Wichtig in der Praxis: Die aktuelle Version der E-Patientenakte kann während all dieser offenen Fragen weiter genutzt werden, betont die Gematik. “Wer bereits jetzt eine elektronische Patientenakte besitzt oder plant, sich eine einzurichten, wird später seine Daten auch in der Opt-out-Variante nutzen können.”
Hausärzte: “Zugang muss vereinfacht werden”
Ferner wurde beschlossen, dass auch der elektronische Medikationsplan sowie die elektronische Patientenkurzakte Teile der E-Patientenakte werden sollen.
Aus Sicht der Gematik werden mit den nun getroffenen Entscheidungen die Weichen gestellt, “um das Potenzial der elektronischen Patientenakte vollumfänglich auszuschöpfen”.

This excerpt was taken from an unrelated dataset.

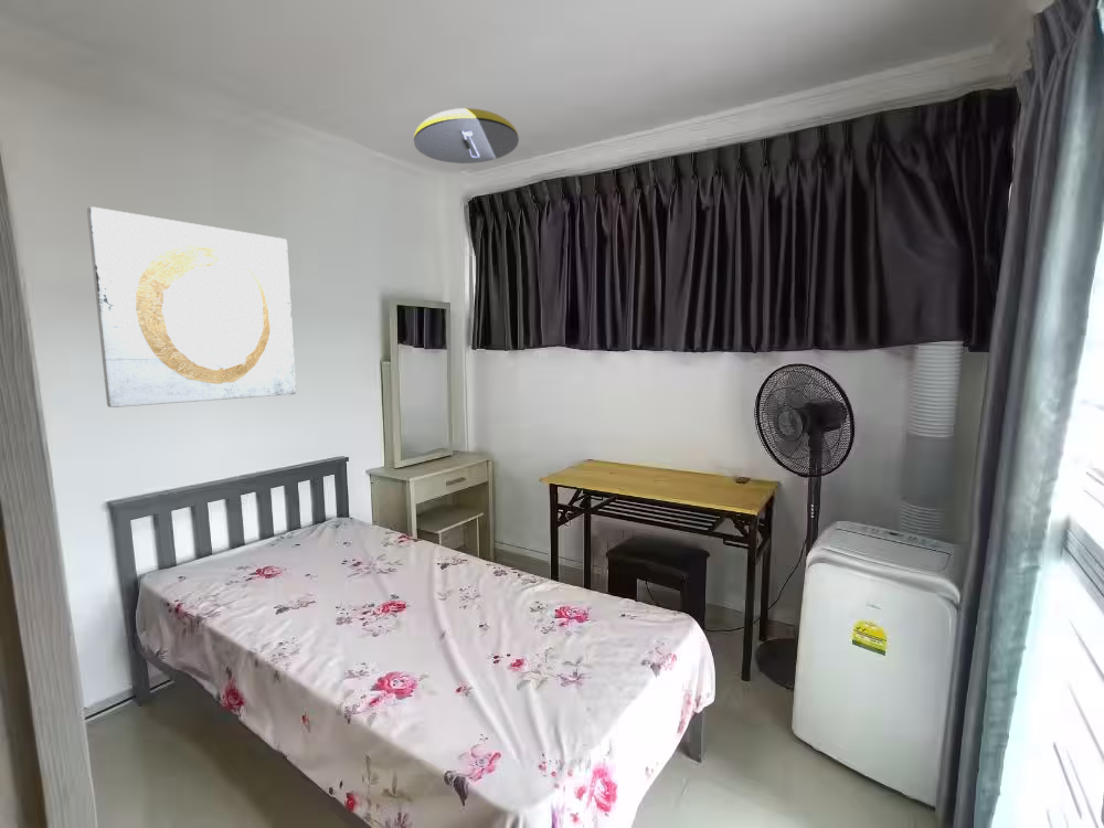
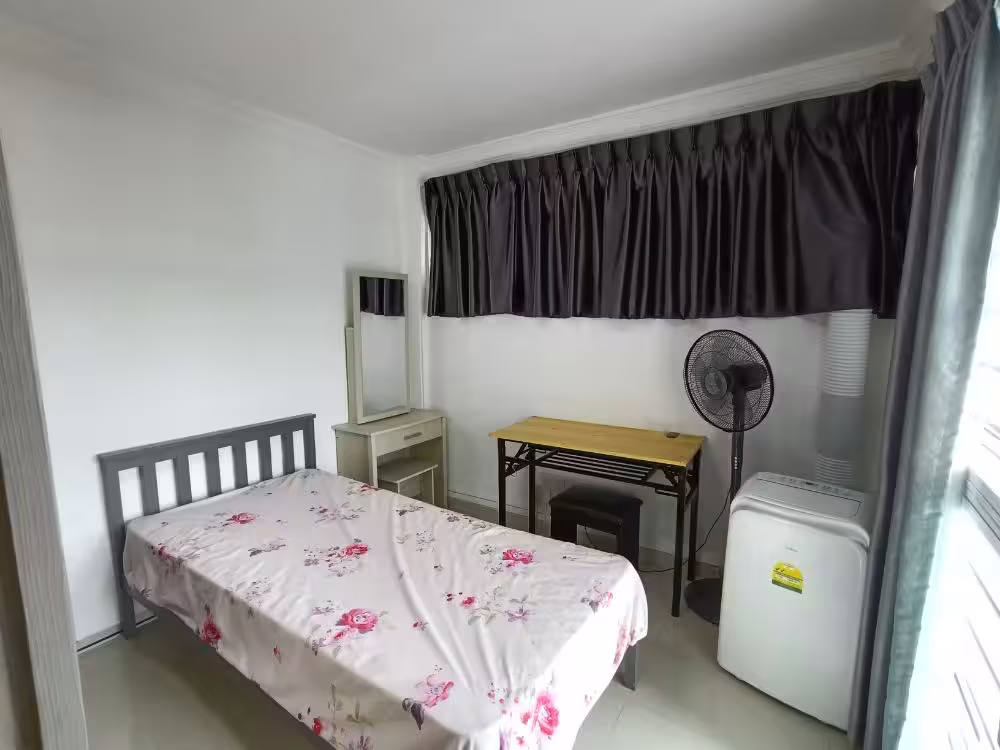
- wall art [86,205,297,408]
- ceiling light [413,107,520,164]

Auch der Deutsche Hausärzteverband sieht in der Opt-out-Lösung eine Chance, den viel zu komplexen Zugang zu vereinfachen. “Die Patientinnen und Patienten nutzen die Akte bislang nicht, weil die Anmeldung zu kompliziert ist”, so Geschäftsführer Sebastian John.
Gleichwohl sieht Hausärzte-Chef Beier “Opt-out” nicht als umfassendes Zaubermittel an. “Die Opt-out-Lösung würde der E-PA sicherlich kurzfristig einen Schub geben, der entscheidende Punkt ist und bleibt aber, dass sie für Ärztinnen und Ärzte sowie Patientinnen und Patienten praktikabel sein muss und einen echten Mehrwert im Versorgungsalltag darstellt”, erinnert er. Damit das der Fall ist, muss die derzeit mehr als bescheidene Usability deutlich verbessert werden. Einfach nur gesetzlich zu regeln, dass die Opt-out-Lösung kommt, ansonsten aber die Anwendung so unpraktikabel zu belassen, wie sie derzeit ist, wird langfristig zu noch mehr Frustration führen. Ohne eine im Praxisalltag gut funktionierende E-Patientenakte ergibt auch eine Opt-out Lösung wenig Sinn.”